Analyzing electric utility data using machine learning
blog.ai-academy.com
blog.ai-academy.com
Opower is most certainly not an 'Artificial Intelligence company'. Opower's foundations are in Behavioral Science, literally applying the results of an experiment performed by Robert Cialdini to electrical utilities all over the world. (http://www.slate.com/articles/technology/the_efficient_plane...). If being a 'Big Data company' is a thing, that would better describe Opower - they ingested massive amounts of utility customer usage data, and from that were able to find similar house holds, rank them, and produce a behavioral effect that worked. It's an impressive feat but not AI.
Also, I really hope "I recreated this AI company in a weekend" isn't the new "I recreated Twitter in a weekend." No, you didn't.
Most utilities have existing load reduction programs in place that do this kind of analysis via subcontractors who build energy efficiently plans. In my state, you can get substantial energy discounts if you agree to let the system operator control a portion of your electric supply and shut stuff off when there is a peak usage event.
All of these contractors bid on this stuff. If I can pay this guy or some other random consultant guy to do this analysis with more modern techniques, I can get rid of 3-5 energy engineers @150k of payroll and benefits each. That means I win the bid.
I can guarantee you that paying this guy money that will make him do backflips will cost maybe 10% of what it would cost if I went to Oracle or IBM.
You folks who work with this stuff don't understand how poor the tooling is in verticals like this. If you ever have an opportunity to see IBM Watson people in the room with CIOs, take it and try not to shake your head too much. They demonstrate analysis that is much less robust than this of things like help desk tickets, and CIOs think they've met HAL.
I apologise if this is nitpicky, but I think a more accurate description would be "I reverse-engineered a $500M AI company's algorithm in one week".
Never mind the fact that k-means is ML 101 and the $500M company is likely using more sophisticated ones, the fact that he says the following tells me he's just reading tutorials and plugging data into libraries (which is fine but not with this tone of know-it-all writing):
"I played with the number of clusters, and the one that allowed me to get the most significant clusters was 6 (this was a trial and error approach, for brevity I’ll report just the final outcome)."

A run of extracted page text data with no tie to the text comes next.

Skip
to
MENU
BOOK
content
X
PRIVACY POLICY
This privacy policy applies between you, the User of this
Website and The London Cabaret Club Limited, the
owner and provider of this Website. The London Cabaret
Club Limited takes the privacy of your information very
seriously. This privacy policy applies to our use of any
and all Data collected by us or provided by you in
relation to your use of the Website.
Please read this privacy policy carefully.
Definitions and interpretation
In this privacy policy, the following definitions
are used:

Anyone who has studied clustering knows you would at the very least do a scree plot here. You can defer to intuition but there's more to it than running kmeans and claiming you've reverse-engineered a $500M company.
Normally we can find representative language in the body of an article to serve as a substantive title, but I tried and came up empty in this case. That can't be a good sign.
It is honestly one of the reasons I am cutting down on producing blog articles on those topics, because I can't compete with clickbait-articles-which-peddle-machine-learning-as-magic-when-it-is-not, and it is beginning to get frustrating.
I perfectly know that the title is an exaggeration, but choosing an headline for medium is a tough job :)
The reason why I chose to call it like this, is not just to get a couple of clicks, but because while talking to companies that are not ML-aware I often get the question: "how the hell does X do that?!?!?", and the answer 80% of the time could be 4 lines of sklearn.
My goal is to spread awareness on the potential of ML among companies: my intended audience was not ML engineers, to whom this article looks more like "I spent 6 days cleaning data, 20 minutes plotting different clusters representations, and the rest of the day writing an article", but the business person that is not fully aware of what it means to use ML today, and to whom it looks like something amazing and extremely valuable.
Does it make more sense now? :D
Keep in mind that clickbait titles do get penalized on Hacker News, as dang notes.
I'm trying to make business execs more eager to experiment ML in their companies, and less afraid about the years of R&D and skynet scenarios they currently relate AI to.
The title was an hyperbole? Yes, but it worked in getting the attention of my target audience. Anyone trying to work as an ML engineer knows that what I did is simple and far from being worth $500M, but should still thank me for spreading awareness on the potential of this technology among who's still scared.
On the other hand, this is excellent PR for Opower.